--- Given passage ---

= Beginning of Section =

# Urban Training



## Howard Gaines III (Dec 26, 2007)

Has anyone done any training within the town/city limits and had community leaders or police officers tell you that you couldn't train on the property? My thinking here is that a bite scenario at an ATM machine or other area when folks aren't around would be interesting. Have you been asked to sign a paper regulating when or how you train in those areas, if w/in city limits?


----------



## Dan Long (Jan 10, 2008)

Is Harrington considered urban now? I thought you had to have more than 2 stop lights to be considered an urban center...  

I'd be interested in hearing how you'd go about this. Would the dog be in a stay inside your vehicle with the door open and then come to your aid when you were attacked? Or would the dog be on a leash next to you? 

I imagine if you picked the time of day right, no one would say a thing to you. Noon on Saturday probably wouldn't be the best time, but 11pm on a weeknight would probably work.


----------



## Kyle Sprag (Jan 10, 2008)

I had some "Metro PD" Jack Ass come up to me in plain cloths a couple of months ago and tell me it was Illegal what I was doing. :lol: :lol: :lol: 

I just ignored him and told him to do what he needed to do.....He left. =D> 


The park police use to start shit a lot but it seems they have decided that better us training than Bums and gang bangers using the grass.


----------



## Matthew Grubb (Nov 16, 2007)

Don’t feel bad Howard or Kyle….. I’ve had the police called on me twice when we were doing urban track training in one of our neighborhoods. Its always interesting to get dispatched to investigate yourself… acting suspicious…. While both you and your dog have big reflective “Police K9” patches on your persons. 

They have yet to ever call on our decoys who are lying next to a dumpster or on the low side of a curb….. go figure!


----------



## Kyle Sprag (Jan 10, 2008)

one of the best stories is when the Park Police threatened, and almost arrested a friend who IS and identified himself as a LV Metro Detective. Ahh what fun can be had when the raging public and gung ho LE is around. :-o \\/ :-o 

I will say this though, we trained for a couple of years at a public park next to where Metro K9 trained several nights a week, NEVER had a problem...everything was cool.


----------



## Howard Gaines III (Dec 26, 2007)

Matthew Grubb said:


> They have yet to ever call on our decoys who are lying next to a dumpster or on the low side of a curb….. go figure!


Matt now how do you ever explain that one?! I think the liability issue is what keeps many from training in the good areas. Most don't understand that dogs and handlers NEED new environments to better understand any and all of the "what-ifs" as they may take place down the road. A decoy by the dumpster is just another homeless person!

= End of Section =

--- Supplied records ---
= Beginning of Section =

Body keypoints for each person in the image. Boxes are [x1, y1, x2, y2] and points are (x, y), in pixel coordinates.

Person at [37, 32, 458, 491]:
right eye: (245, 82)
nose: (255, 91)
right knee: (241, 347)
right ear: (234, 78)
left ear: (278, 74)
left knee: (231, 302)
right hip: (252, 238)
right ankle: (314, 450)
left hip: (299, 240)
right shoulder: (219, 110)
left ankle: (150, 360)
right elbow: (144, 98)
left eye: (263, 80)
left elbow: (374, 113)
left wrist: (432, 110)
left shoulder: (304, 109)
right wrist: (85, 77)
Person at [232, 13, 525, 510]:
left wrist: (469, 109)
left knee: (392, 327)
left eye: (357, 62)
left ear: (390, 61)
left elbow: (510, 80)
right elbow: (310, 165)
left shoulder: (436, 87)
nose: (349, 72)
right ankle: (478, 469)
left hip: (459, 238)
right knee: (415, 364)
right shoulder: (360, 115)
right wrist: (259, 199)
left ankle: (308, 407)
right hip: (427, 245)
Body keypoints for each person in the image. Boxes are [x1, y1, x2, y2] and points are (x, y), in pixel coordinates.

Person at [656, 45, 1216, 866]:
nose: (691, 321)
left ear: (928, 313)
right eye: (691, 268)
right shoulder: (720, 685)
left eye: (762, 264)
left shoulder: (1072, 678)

= End of Section =
= Beginning of Section =

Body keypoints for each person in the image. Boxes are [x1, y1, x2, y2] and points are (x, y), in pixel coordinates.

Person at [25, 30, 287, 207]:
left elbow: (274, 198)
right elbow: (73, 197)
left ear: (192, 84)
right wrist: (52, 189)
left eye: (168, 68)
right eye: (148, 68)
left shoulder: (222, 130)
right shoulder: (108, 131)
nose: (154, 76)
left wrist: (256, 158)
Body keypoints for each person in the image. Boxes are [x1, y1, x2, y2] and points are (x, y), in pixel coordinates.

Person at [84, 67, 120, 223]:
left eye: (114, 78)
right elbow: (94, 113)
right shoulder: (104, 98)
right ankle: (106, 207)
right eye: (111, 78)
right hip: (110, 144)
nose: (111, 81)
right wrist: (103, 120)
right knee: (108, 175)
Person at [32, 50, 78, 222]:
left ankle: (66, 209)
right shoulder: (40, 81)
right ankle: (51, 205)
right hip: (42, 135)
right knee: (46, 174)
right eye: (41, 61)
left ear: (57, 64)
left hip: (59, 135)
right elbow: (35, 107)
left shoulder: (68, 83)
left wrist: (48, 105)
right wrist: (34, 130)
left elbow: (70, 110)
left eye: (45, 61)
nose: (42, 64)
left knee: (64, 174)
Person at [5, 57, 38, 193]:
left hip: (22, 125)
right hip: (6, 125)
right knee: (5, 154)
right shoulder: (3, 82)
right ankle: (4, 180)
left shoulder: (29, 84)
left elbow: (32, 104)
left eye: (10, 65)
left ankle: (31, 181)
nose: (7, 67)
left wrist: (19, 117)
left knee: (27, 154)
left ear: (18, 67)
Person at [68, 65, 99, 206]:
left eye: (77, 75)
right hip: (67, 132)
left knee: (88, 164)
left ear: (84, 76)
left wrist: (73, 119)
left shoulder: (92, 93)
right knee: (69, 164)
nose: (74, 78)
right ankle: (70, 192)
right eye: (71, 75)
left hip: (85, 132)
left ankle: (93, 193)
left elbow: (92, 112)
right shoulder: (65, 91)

= End of Section =

--- Work order A ---
In the urban training thread, how many times has Matthew Grubb had the police called on him during urban track training?
--- Work order B ---
What is the Spanish translation of this sentence from the urban training thread: "I think the liability issue is what keeps many from training in the good areas."

--- Task solution A ---
Twice.

--- Task solution B ---
Creo que el tema de la responsabilidad legal es lo que impide a muchos entrenar en las buenas zonas.